Pour illustrer l’utilité de la modélisation dans les études de risques d’inondations, deux modèles très simplistes de la région de Vouvouni, Bambao à Ngazidja et Mutsamudu à Anjouan sont créés. Sur l’image Vouvouni1, on peut voir une image satellite du relief montrant la géomorphologie de la région de Vouvouni. Les deux grands anneaux rouges à gauche de l’image montrent les cratères d’Iconi et de Serehini. On peut noter les grandes pentes prononcées, qui mènent aux sommets des cratères, qui sont marquées par la couleur rouge. Deux couches contenant les routes et les villes ont été ajoutées pour situer les éléments géographiques sur la carte. De haut en bas de l’image, on voit la principale route qui va de Moroni vers le sud de l’ile (RN-2) et la boucle, la route qui part du rond-point Vouvouni-Bweni et qui fait le tour à Iconi avant de remonter à Mde. Le Karthala, pas visible sur l’image, est à quelques kilomètres vers la droite. Les lignes blanches représentent les chemins de ruissellement possibles identifiés par le modèle. Plus la ligne est claire, plus le volume d’eau accumulé est important (les lignes continuant vers la mer sont des artefacts du modèle). On peut comprendre en regardant cette image pourquoi la ville de Vouvouni souffre pendant les intempéries. On constate que trois principaux ruisseaux potentiels viennent s’étaler sur la route nationale, des hauteurs, pour ensuite éparpiller des eaux partout, à défaut de structures capables de canaliser ces eaux. Sur l’image Vouvouni2, une image de Google Earth TM est juxtaposée pour bien illustrer la région. Ce que cette image ne montre pas, mais qui est visible dans l’image Mutsamudu, c’est l’étendue des eaux à travers la ville de Vouvouni et les environs. L’image Mutsamudu, montrant une modélisation très approximative de la ville de Mutsamudu et la région environnante, montre le chemin potentiel des écoulements d’eau, issus des précipitations d’une certaine intensité et d’une certaine durée. Les nuances de la couleur bleue représentent les différents niveaux des eaux. Encore une fois, une image de Google Earth TM est juxtaposée pour mieux illustrer la région.
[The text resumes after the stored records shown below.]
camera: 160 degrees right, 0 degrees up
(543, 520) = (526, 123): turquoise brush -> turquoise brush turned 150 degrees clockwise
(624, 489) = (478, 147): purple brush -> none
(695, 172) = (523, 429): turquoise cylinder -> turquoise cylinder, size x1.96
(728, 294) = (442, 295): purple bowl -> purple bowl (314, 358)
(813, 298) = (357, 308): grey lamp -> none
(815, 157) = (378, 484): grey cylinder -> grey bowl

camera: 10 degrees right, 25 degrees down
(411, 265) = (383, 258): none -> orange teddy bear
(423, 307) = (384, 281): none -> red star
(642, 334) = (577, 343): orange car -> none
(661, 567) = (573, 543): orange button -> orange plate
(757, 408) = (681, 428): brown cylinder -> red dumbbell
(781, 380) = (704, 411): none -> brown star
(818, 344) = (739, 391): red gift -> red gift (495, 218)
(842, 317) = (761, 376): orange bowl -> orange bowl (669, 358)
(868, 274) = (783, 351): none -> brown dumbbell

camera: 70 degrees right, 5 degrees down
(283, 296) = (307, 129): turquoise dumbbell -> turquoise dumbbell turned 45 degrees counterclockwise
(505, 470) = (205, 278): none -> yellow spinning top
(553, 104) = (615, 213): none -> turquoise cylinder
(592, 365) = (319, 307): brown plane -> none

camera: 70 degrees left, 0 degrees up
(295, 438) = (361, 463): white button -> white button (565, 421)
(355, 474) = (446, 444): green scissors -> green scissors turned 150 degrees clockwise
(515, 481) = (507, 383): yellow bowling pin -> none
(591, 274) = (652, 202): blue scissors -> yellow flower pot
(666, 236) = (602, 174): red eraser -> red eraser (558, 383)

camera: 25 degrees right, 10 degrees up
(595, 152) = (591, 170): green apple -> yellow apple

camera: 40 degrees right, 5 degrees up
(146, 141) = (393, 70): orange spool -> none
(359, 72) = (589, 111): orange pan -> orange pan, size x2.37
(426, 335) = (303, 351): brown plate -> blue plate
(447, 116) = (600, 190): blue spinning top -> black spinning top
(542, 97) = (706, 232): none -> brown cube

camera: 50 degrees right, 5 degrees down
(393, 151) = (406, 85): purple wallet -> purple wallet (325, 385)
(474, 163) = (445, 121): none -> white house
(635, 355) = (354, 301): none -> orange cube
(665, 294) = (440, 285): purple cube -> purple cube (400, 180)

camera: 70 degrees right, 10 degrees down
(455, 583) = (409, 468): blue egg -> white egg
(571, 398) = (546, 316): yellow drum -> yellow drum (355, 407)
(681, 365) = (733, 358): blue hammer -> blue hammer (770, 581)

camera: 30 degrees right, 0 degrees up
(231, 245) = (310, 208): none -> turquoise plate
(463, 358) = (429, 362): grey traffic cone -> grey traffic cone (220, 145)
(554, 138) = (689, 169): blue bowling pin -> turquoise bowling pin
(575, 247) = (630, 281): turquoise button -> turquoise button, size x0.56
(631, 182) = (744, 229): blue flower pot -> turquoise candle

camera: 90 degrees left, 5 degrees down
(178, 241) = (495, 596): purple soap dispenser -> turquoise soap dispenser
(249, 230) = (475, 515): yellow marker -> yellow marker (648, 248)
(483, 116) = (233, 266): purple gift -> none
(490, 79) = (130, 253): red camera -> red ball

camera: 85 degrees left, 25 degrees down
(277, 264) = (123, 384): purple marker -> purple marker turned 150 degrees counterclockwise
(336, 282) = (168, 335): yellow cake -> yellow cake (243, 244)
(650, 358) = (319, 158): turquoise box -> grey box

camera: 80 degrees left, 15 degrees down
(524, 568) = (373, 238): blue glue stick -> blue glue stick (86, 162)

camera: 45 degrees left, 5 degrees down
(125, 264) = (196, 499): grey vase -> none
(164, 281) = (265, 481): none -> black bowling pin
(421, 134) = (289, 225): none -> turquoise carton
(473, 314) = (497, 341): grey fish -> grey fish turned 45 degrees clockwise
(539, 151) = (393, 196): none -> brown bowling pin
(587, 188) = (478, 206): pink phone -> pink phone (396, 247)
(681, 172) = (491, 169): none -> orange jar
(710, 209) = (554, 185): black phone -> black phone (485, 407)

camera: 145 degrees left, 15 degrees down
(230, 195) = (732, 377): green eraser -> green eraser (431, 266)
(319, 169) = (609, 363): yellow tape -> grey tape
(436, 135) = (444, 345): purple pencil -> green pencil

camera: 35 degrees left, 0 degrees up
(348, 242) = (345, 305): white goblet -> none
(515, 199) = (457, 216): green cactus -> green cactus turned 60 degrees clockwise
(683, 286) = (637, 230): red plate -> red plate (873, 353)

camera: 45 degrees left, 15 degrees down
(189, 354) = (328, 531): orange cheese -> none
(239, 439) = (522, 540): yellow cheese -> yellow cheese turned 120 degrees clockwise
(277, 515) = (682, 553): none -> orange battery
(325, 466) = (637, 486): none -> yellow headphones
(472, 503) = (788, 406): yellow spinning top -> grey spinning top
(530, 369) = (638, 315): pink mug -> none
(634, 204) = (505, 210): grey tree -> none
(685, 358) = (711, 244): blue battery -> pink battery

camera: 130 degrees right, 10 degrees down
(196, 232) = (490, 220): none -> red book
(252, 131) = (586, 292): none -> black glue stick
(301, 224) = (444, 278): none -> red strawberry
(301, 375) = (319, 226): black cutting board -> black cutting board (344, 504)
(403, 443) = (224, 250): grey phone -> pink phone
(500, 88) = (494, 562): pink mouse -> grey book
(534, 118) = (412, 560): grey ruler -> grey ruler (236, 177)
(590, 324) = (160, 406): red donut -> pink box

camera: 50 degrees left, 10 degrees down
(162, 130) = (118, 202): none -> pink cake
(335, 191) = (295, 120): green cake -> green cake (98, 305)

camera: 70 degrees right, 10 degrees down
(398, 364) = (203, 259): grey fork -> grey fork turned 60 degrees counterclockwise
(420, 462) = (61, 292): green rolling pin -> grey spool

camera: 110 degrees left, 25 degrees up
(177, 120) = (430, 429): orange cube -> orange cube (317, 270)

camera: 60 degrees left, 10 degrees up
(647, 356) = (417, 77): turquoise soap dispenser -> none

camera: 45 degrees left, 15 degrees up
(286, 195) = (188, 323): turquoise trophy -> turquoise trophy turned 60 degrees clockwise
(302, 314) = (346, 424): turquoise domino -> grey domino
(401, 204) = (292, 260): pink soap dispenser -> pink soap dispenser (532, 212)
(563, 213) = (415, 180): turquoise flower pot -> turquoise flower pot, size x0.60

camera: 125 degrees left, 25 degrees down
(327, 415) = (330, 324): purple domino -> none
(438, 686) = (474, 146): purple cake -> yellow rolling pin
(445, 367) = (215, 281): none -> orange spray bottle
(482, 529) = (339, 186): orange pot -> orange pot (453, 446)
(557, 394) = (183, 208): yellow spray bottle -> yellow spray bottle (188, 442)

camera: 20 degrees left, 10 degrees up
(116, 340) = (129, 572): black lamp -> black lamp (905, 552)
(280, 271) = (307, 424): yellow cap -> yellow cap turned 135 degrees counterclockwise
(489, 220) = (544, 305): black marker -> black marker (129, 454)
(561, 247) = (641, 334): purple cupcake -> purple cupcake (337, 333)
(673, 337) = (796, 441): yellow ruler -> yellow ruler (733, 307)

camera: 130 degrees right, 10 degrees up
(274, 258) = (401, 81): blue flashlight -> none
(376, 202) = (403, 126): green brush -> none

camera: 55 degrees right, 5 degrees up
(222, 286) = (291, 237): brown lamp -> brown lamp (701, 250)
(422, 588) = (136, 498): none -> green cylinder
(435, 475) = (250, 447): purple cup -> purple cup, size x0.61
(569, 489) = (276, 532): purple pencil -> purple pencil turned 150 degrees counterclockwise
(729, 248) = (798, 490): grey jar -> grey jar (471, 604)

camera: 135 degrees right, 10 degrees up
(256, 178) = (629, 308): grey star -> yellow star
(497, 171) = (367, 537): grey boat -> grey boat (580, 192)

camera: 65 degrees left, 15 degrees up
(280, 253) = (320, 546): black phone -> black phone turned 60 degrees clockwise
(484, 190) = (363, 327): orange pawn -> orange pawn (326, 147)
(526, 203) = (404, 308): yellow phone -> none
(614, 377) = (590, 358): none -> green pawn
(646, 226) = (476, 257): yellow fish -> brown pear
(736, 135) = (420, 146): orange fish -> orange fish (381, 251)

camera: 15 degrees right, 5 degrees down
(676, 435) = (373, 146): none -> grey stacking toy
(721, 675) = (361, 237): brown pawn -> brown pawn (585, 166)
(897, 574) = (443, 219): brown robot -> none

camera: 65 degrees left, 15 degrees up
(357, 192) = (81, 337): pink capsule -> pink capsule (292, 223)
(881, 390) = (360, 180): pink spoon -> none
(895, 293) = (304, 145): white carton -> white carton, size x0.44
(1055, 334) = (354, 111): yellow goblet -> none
Les travaux menant à la création des cartes et des modèles ne sont juste qu’une étape de ce qui doit être fait pour la sensibilisation et la protection de nos communautés et pour les prévisions. Ces travaux doivent être suivis d’une éducation de la population sur les dangers, particuliers à chaque région, que représentent les inondations et les mesures à prendre en cas d’alerte. Les dangers peuvent inclure un possible effondrement de sol, des débris dangereux, des endroits à éviter, des installations électriques à risque, et tout autre danger résultant du mouvement des eaux. Pour que les système d’alerte soit efficace, outre la connaissance des prévisions météo, un réseau de pluviomètres permettant de mesurer en temps réel les conditions météorologiques doit être installé dans les zones à haut risque. Une personne peut être chargée de la lecture et de l’enregistrement des données fournies par l’instrument de mesure. Toutefois, il existe des pluviomètres électroniques capables d’envoyer les informations à distance. Les informations données par les instruments peuvent être utilisées en conjonction avec les résultats des scénarios simulés par les modèles pour établir des seuils hydrologiques qui une fois atteints conduiraient au déclenchement des mesures d’urgence à prendre. Par exemple, si un modèle prédit l’inondation d’une certaine région avec une pluviométrie d’une certaine intensité pendant une certaine période, une fois que l’instrument indique qu’on se rapproche de ce seuil, l’alerte pourrait être donnée à cette région pour que les communautés de cette région prennent les mesures appropriées.

L’alerte pourrait être donnée par différents procédures selon les possibilités. Par exemple, les systèmes d’annonce publique installés dans les mosquées de vendredi de chaque localité et qui servent à appeler à la prière, peuvent aussi être utilisés pour annoncer tout éventuel alerte. Quelques habitants locaux peuvent être désignés comme points de contact local. Autres moyens d’alerter les populations concernées peuvent consister à des SMS envoyés directement aux mobiles téléphoniques des usagers de la région, des messages diffusés sur des ondes radios qui peuvent être captés avec des postes radio préalablement distribués au public. Puisque l’on connait tous la fiabilité des services du réseau électrique, les postes radio à manivelle seraient peut être les mieux adaptés.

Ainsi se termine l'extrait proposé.